Understanding stress may seem difficult, but it is really very logical when we understand the fundamentals. Stress must start as a mental phenomenon, something a person perceives, sees, hears, smells or touches. It is something we have learned to respond to in the past, perhaps because of adverse experiences. Some people learn different lessons, and of course some people inherit a susceptibility to stress in their genes.
Stress comes in response to perceived threat. It is as a response to a physical threat that the stress reaction was intended to be of help, but now physical threats are rare and the stress reaction is triggered by psychological threats – meetings and presentations, social events, air travel and things like that.
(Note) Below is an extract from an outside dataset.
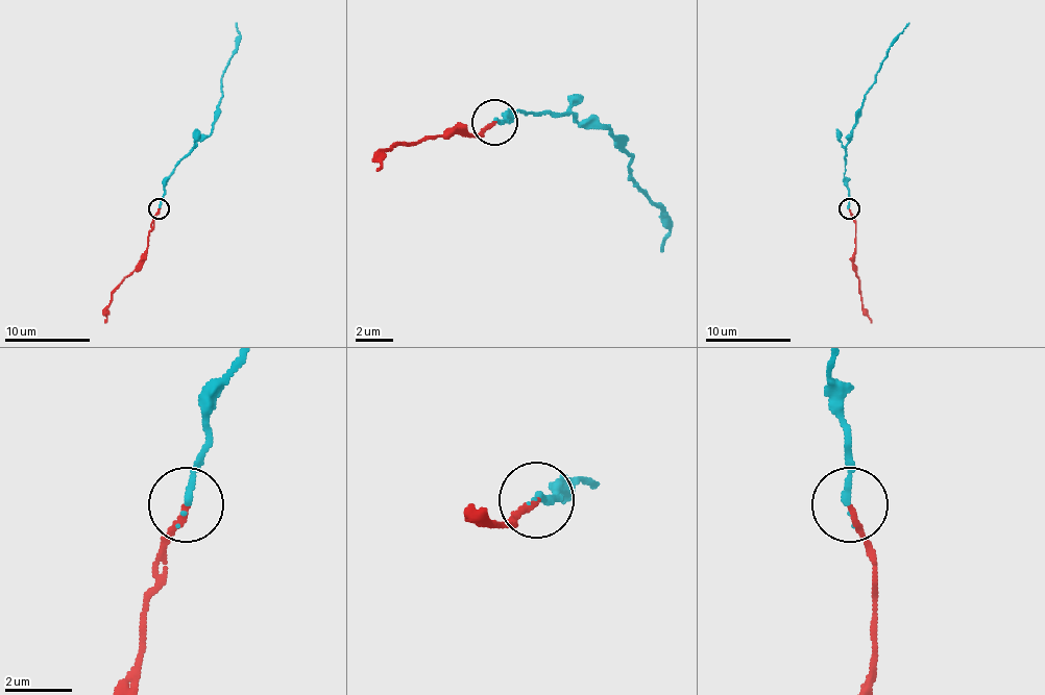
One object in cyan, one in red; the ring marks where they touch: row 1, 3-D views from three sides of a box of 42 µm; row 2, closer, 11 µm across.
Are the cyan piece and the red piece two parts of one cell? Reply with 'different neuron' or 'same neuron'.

What is this stress reaction? There are three responses to stress, the psychological response of anxiety and apprehension, the physical response of the automatic part of our nervous system, and lastly the behavioural response. We feel nervous, we get stomach churning, shakiness and a tremor. We start to change the way we behave so as to avoid or otherwise deal with stressful situations. We become anxious, apprehensive and experience a wide variety of physical symptoms and altered behaviour, often without knowing why and certainly not knowing what to do about it. The cause may be to do with our work, domestic problems at home, financial difficulties, or perhaps for no real reason apart from small background stresses in different parts of our lives over a long period of time.
In the long term stress can cause permanent difficulties both of a psychological nature and a physical nature, making you permanently anxious and making you susceptible to physical diseases such as raised blood pressure and even infections. If your stress is long term and severe your life may be in tatters, but it doesn’t have to be like that. The stress response is a natural reaction to danger, real or perceived. It is normal and acceptable. In the face of physical danger stress in necessary and will help you to manage, but in other modern-day situations it can be destructive.
How can it be natural and normal, and dangerous and destructive at the same time? The stress reaction is normal when it is appropriate and proportionate. It is destructive and dangerous when it happens at the wrong times, in the wrong situations and when it is excessive. It can be managed and controlled if you go about it the right way. That may take expert help. You may have to “unlearn” lessons your body has learned over a lifetime. You may have to practice straightforward relaxation, breathing exercises and psychological techniques that can definitely reduce or abolish your inappropriate stress response. It can be done, you should do it and although not always easy, it is eminently possible. You will need help as no one can do it by themselves, so seek out books, tapes or advisers who can put you back on the right path and restore your enjoyment of life.